Sonra biliyorsunuz iki yıllık bir ara dönem geçirdi ülkemiz tüm dünyayla birlikte. Eğitim uzaktan yapıldı, insan ilişkilerine kıyıldı, ağız burun sentetik maskelerle kapatıldı, sosyal ilişkiler kısıtlandı, yasaklar kondu, insanlar yalnız bırakıldı.
Nihayet bu günlere gelindi, son iki aydır ancak insanlar normal yaşamlarını yaşayabiliyorlar.
O yıl saçma sapan müzikler (pop- arabesk) bağırtılarak deniz yarışlarıyla sürdürülen bu bayramı şöyle tanıtmıştım:
“Bu bayram, Cumhuriyetle başlayan bir egemenliğimizin kutlanması. Cumhuriyete olan bir gönül borcumuzun daha dile getirilmesi, bu nedenle denizde, deniz eğlenceleri düzenlenerek eğlenilmesi."
Bu da günün tarihi, bilmemiz gerekenler:
“Kabotaj (cabotage) Fransızca kökenli bir söz. Bir ülkenin, kendi iskeleleri, limanları arasında gemi işletmesi. Yabancı gemilere, yabancı uyruklu kimselerin işlettiği gemilere devletlerin kendi ülkeleri için yasak koymasının adı; kobotaj yasağı. Kabotaj hakkı, bir ülkenin kendi iskele ve limanlarında gemi işletme hakkı. Kabotaj yasasına göre, Türk karasularında, Marmara’da, Türkiye’nin nehir ve göllerinde gemi bulundurmak, taşımacılık, ticaret hakkı Türk vatandaşlarına tanınmakta, yabancıların Türk gemileriyle ticareti önlenmekte. Yine bu yasayla Türkiye’nin kıyılarından kum çakıl çıkarılması, deniz kurtarma - yardım faaliyetleri, dalgıçlık, klavuzluk, kaptanlık, çarkçılık, tayfalık, gemilerle, limanla ilgili her türlü işler Türk vatandaşlarına tanınmakta. Yabancı bayrak taşıyan gemilerin bu tür işler yapması suç sayılıyor. Böylece yabancıların Türk gemileriyle ticaret yapması önlenmiş. Yabancı gemiler ancak ülkelerinden aldıkları yolcuları ve yükleri Türk limanlarına, Türk limanlarından aldıkları yolcuları, yükleri de yabancı limanlara taşıyabilirler."

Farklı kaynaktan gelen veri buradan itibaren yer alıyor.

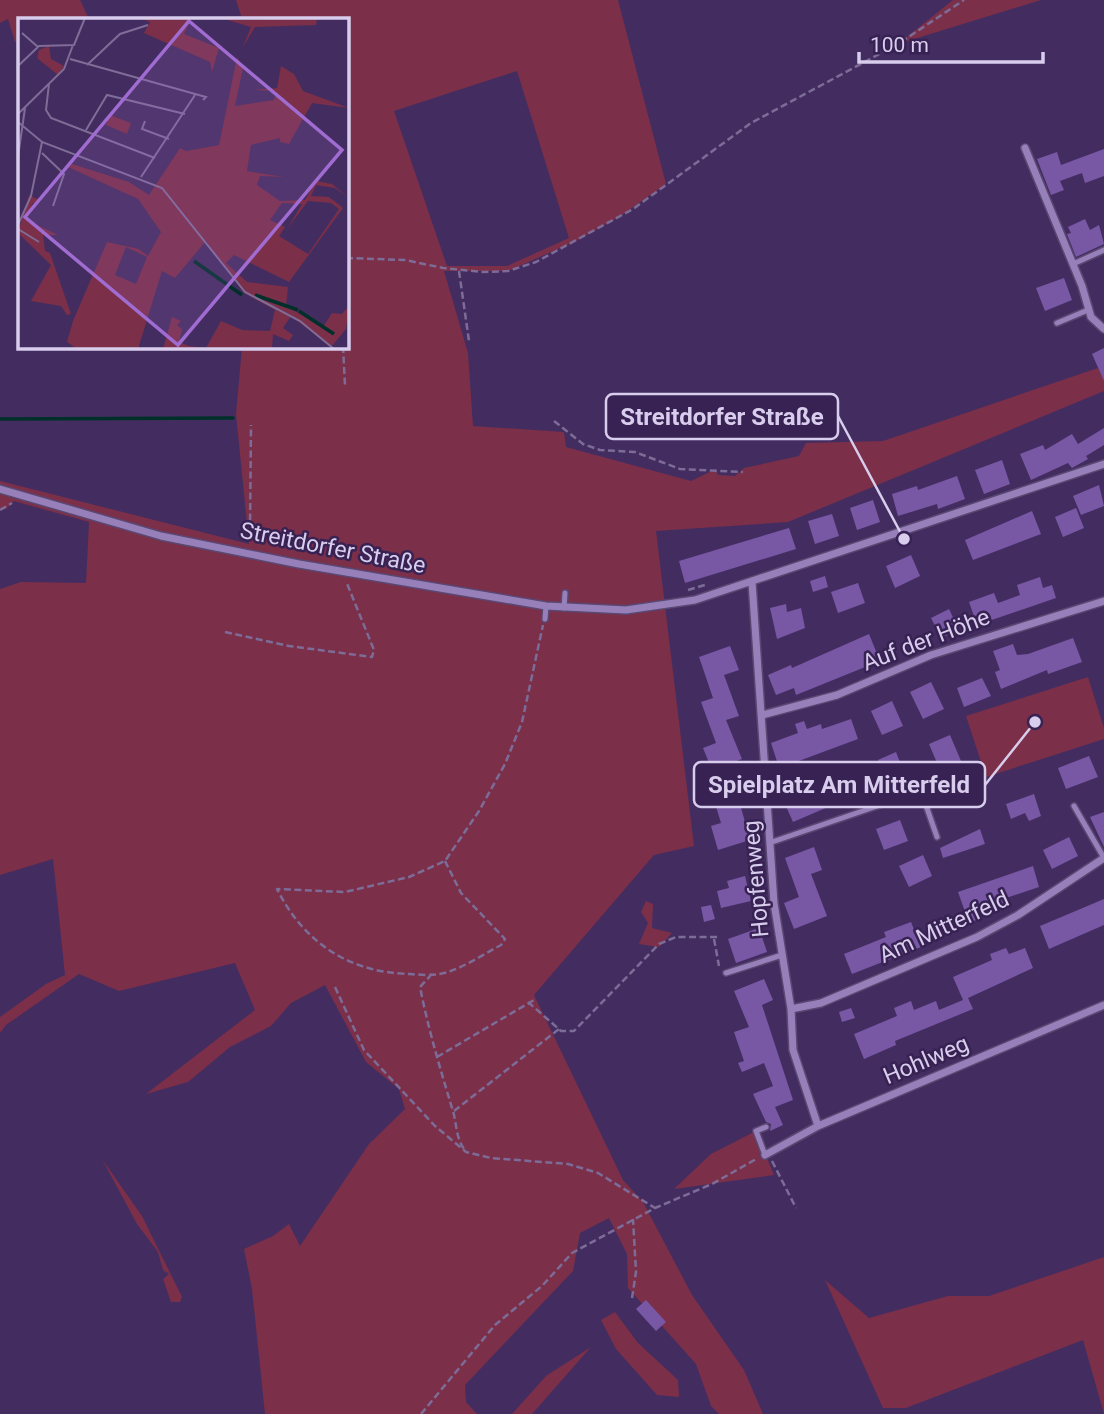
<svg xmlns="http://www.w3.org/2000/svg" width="1104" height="1414" viewBox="0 0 1104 1414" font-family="Roboto,sans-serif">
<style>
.green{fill:#7b2f49;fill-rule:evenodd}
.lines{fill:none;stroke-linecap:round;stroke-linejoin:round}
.stream{stroke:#01302a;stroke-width:3.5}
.building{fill:#7857a5}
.lane-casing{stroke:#5a4772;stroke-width:8}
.street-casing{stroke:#5a4772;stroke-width:10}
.path{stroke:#7d6c97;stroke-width:2.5;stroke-dasharray:7 3.5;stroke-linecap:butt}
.lane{stroke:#9780ba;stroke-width:5}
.street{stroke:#9780ba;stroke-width:7}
.labels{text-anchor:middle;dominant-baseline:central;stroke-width:5;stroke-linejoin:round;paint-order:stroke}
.street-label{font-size:23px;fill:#d8cdec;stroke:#382254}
.inset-river{fill:none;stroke:#01302a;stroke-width:3.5}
.inset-road{fill:none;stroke:#7f6d98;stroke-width:2}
.view{fill:#a06cd1;fill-opacity:0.15;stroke:#a06cd1;stroke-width:3.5}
.inset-edge{fill:none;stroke:#d8cdec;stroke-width:3.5}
.leader{fill:none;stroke:#d8cdec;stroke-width:2.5}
.callout-dot{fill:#d8cdec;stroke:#382254;stroke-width:2.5}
.callout{fill:#382254;stroke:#d8cdec;stroke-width:2.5}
.callout-label{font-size:24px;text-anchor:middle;font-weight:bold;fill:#d8cdec}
</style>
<rect width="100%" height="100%" fill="#432d60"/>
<path class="green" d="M0,0H80L89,19H19V44L15,42L8,19L0,23Z
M236,0H618L666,184L619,217L576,241L508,271H444L468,353L473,426L564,432L566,447L691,481L716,469L718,475L735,476L744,468L799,456L806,443L883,441L1098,368L1104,380V391L788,522L656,531L694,846L654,855L534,995L623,1180L643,1202L692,1295L744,1370L763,1414H719L711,1406L696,1364L628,1288L627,1254L609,1218L580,1233L573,1271L465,1385L466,1402L477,1414H265L252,1289L244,1249L273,1236L289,1224L300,1246L369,1144L405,1109L399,1089L366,1062L325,985L291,1003L271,1026L230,1047L188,1082L146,1094L255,1010L235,963L119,991L79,974L6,1025L0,1033V1017L46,984L65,975L53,859L0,875V589L21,582L86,583L89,522L14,501L6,509L0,510V481L249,544L236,414L242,347L346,346V19H242ZM517,71L569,238L507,266H447L394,111Z
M953,0H1041L898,44Z
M1088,677L1104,728V739L986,777L966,716Z
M646,901L653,904L652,928L672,933L659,947L639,944L648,923L641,912Z
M756,1131L774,1175L674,1189L711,1154Z
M102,1159L142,1216L182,1297L180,1302H171L163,1279L169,1274L163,1270L158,1252L137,1224Z
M1104,1257V1414L1083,1340L906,1408H883L825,1280L869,1318L948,1296H989Z
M615,1312L638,1343L678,1380L679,1397L657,1395L616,1349L601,1320Z
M591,1347L532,1414H512L546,1376Z"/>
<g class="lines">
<path class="stream" d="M0,419L233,418"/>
</g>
<path class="building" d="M1104,149V176L1085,183L1082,173L1060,181L1064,190L1051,195L1037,159L1057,152L1061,165Z
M1085,219L1090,230L1099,225L1104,244L1076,257L1067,234L1071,233L1068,227Z
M1064,278L1072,300L1045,311L1036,288Z
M1104,348V381L1092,354Z
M1104,428V445L1086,456L1088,459L1072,468L1068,463L1031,480L1020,454L1043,445L1045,450L1072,434L1078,444Z
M1002,460L1010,484L984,494L975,470Z
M957,476L965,499L938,509L937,504L898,516L892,494L917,486L918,490Z
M1099,485L1104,506L1081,515L1073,496Z
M873,500L880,522L857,530L850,508Z
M1076,508L1084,528L1063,537L1055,517Z
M1032,511L1041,534L973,560L965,540Z
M832,514L839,536L815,544L808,521Z
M789,528L796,549L685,583L679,561Z
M911,555L920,576L895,588L886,566Z
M825,576L828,587L813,592L810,581Z
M1040,577L1043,588L1052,585L1056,598L977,625L969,602L994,593L998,603L1020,595L1017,585Z
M858,583L865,603L838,613L831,592Z
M786,604L787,612L801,608L805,628L777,639L770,608Z
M949,609L959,630L941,638L931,618Z
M869,634L880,661L796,695L794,688L776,695L768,675L791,665L792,668Z
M1073,638L1082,662L1048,674L1047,670L1001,689L995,672L1000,670L993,651L1013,644L1017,655L1028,654Z
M730,646L739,670L724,675L739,716L726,720L742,759L712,770L703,748L716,743L701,702L713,698L699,657Z
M982,678L991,696L964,707L957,688Z
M931,682L944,709L923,719L910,692Z
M892,701L903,726L882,735L871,711Z
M851,719L858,739L788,765L797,788L807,784L813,799L832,791L828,780L854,769L863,792L793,822L781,795L787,792L771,743L798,733L795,724L804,721L807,729L821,724L822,729Z
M950,735L961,761L940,770L929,744Z
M896,752L901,765L910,761L915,773L888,784L878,760Z
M1089,756L1098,777L1066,789L1058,768Z
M737,780L745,802L740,804L750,840L718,850L711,826L721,823L711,790Z
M1034,794L1041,816L1029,821L1025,813L1011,819L1006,804Z
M1104,812V847L1090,817Z
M900,820L908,841L884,850L876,829Z
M980,829L985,844L943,858L940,848Z
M1069,837L1078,856L1052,869L1043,850Z
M814,847L822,870L811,874L827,916L794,929L784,903L799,897L785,858Z
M923,855L932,876L909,887L899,866Z
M1033,866L1039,887L1003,899L1005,906L980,915L981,918L969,923L958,892Z
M745,876L751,901L721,908L717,891L729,888L727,881Z
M1104,899V925L1049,949L1040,926Z
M711,905L715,919L704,922L701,907Z
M911,922L921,947L852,974L844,954L886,937L884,932Z
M759,928L767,952L736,963L728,939Z
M1006,948L1009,954L1025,948L1033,968L968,998L973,1009L895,1041L896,1045L864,1059L854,1034L897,1016L894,1008L911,1001L914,1010L936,1001L939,1010L963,1000L953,977L992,960L990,954Z
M764,979L773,1000L762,1005L793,1100L775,1107L783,1125L770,1131L771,1124L766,1122L753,1094L773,1086L764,1063L742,1072L738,1063L744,1061L734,1032L749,1027L734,991Z
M851,1008L855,1018L842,1022L839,1012Z
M646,1300L666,1322L656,1331L636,1309Z"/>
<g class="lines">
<defs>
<path id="lane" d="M1073,264L1104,250
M1057,323L1088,310
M564,608L565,593
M545,619L546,606
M1074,806L1104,858
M772,842L921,791L937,837
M726,973L782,955
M765,1155L756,1131L766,1127"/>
<path id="street" d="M1025,148L1082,286L1091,317L1104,329
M0,489L161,536L299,564L546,606L626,610L695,600L1104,464
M752,582L774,903L791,1009L793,1050L818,1126
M762,715L837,695L931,655L1104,601
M791,1009L821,1003L977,937L1018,915L1104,858
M765,1155L818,1126L1104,1005"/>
</defs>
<use href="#lane" class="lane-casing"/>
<use href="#street" class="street-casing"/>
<path class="path" d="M346,258L405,260L443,268L484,272L508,271L536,262L633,209L751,123L898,44L964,0
M459,271L469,341
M343,346L345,386
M554,421L583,444L600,450L635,452L680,469L743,472
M0,510L12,503
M250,531L251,425
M688,590L705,585
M225,632L289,646L372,657L374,650L346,581
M927,785L931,781L982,766
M445,861L461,893L505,939L501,945C484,954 466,966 448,972C436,976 422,975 410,974C350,973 304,943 277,889L345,892L409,877L445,861L479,811L505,764L522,722L543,625
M714,939L719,966
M432,974L420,987C428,1028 440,1068 452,1108C457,1122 455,1136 464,1149
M335,987L364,1050L435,1126L466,1152L491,1158L568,1164L598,1173L655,1208
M528,1002L561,1031H574L659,944L676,937H718
M437,1057L534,1000
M454,1111L559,1029
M772,1161L796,1208
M632,1298L636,1272L633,1219
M421,1414L495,1325L542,1286L572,1253L655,1208L712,1184L758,1158"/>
<use href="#lane" class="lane"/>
<use href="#street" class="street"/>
</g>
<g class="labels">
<g class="street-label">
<text transform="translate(333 548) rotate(11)">Streitdorfer Straße</text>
<text transform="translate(926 640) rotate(-21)">Auf der Höhe</text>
<text transform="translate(756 879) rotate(-95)">Hopfenweg</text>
<text transform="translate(944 927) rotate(-25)">Am Mitterfeld</text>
<text transform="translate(926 1060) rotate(-23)">Hohlweg</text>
</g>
</g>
<g transform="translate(18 18)">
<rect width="331" height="331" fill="#432d60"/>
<path d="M122,0H173L166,16L201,30L194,54L192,44L126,15L132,4ZM203,0L223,2L299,0L298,7L237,9L225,29L233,9ZM31,28L33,41L46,48L40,57L19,40L21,32ZM219,39L225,50L217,88L256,82L258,73L234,72L259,70L263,48L276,56L285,73L331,90L294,85L271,126L262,124V120L233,127L229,153L266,159L242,158L239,167L262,183L287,182L298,163L314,166L331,180L317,170L298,167L293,178L311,179L325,190L271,264L216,237L208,245L229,264L270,269L268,288L305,309L314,295L324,296L331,288L328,311L313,329L273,298L265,310L275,317L271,323L255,316L254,331H145L154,299L163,303L159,307L164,311L161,324L171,328L188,330L203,303L224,312L252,313L257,292L226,275L188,223L157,260L144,253L120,331H59L49,324L55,303L89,224L121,231L130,238L143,214L120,181L50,149L51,145L111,164L131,177L162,130L168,133L201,127ZM290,183L313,185L321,191L290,236L261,218L267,209L252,202L264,185L284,186L269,211ZM108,229L129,239L118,266L97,257ZM92,97L113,105L109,116L88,107ZM11,177L23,183L14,186L9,202L40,217H25L27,233L32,235L53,296L49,297L43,288L13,283L33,247L0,215Z" fill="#7b2f49" fill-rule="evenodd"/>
<path class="inset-river" d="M176,243L224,277M237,277L280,292M281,293L316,316"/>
<path class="inset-road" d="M4,15L20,29M52,41L188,79L185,82M69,47L102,16L130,7M0,48L21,28L56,27L67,0M31,66L28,92L33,100L137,140M0,96L46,51L55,27M127,103L124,111L151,121M0,104L24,124L144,170L227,274L282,303L316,331M68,112L89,77L167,96M24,135L46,156L35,188M0,139L7,90M123,159L177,77M0,207L13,178L24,124M0,211L21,224"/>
<path class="view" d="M171,3L324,132L160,327L7,199Z"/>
<rect width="331" height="331" class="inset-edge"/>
</g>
<path class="leader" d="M904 539L838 416M1035 722L985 785"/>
<g class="callout-dot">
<circle cx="904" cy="539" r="7"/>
<circle cx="1035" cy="722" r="7"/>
</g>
<g class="callout">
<rect x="606" y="394" width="232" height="45" rx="7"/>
<rect x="694" y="762" width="291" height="45" rx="7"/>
</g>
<g class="callout-label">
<text x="722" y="425">Streitdorfer Straße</text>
<text x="839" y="793">Spielplatz Am Mitterfeld</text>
</g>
<path d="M859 52v10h184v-10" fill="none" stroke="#d8cdec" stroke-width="3.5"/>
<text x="870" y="52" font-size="21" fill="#d8cdec" stroke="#382254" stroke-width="5" paint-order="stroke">100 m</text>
</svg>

Ülkemiz karasularında egemenlik bizimdir. Yüce önderimiz Atatürk sayesinde bizimdir!
1935 yılından başlayarak bu önemli gün ülkemizde Kabotaj Bayramı olarak kutlandı. 2007 yılında da bayramın adına Denizcilik eklendi: Denizcilik ve Kabotaj Bayramı.
*
Bayram günü hava çok sıcaktı, yılın en sıcak günlerinden biriydi. Buna karşın Çayağzı tıklım tıklımdı, adım atacak yer yoktu. Her yaştan insan, özellikle gençler, çocuklar su kenarlarını, liman ağzını, seyir için üstü yarı kapalı oturma yerlerini doldurmuşlardı.
Saat altıya doğru oradaydık.
Saat beşte başlayacak denilen kutlama eğlenceleri, yarışmalar çoktan başlamış. Denizde motor yarışları bile bitmiş. Kapalı oturma yerinde boş yer ararken önde deniz kenarında, 400 metre yüzücülerine madalyaları veriliyordu.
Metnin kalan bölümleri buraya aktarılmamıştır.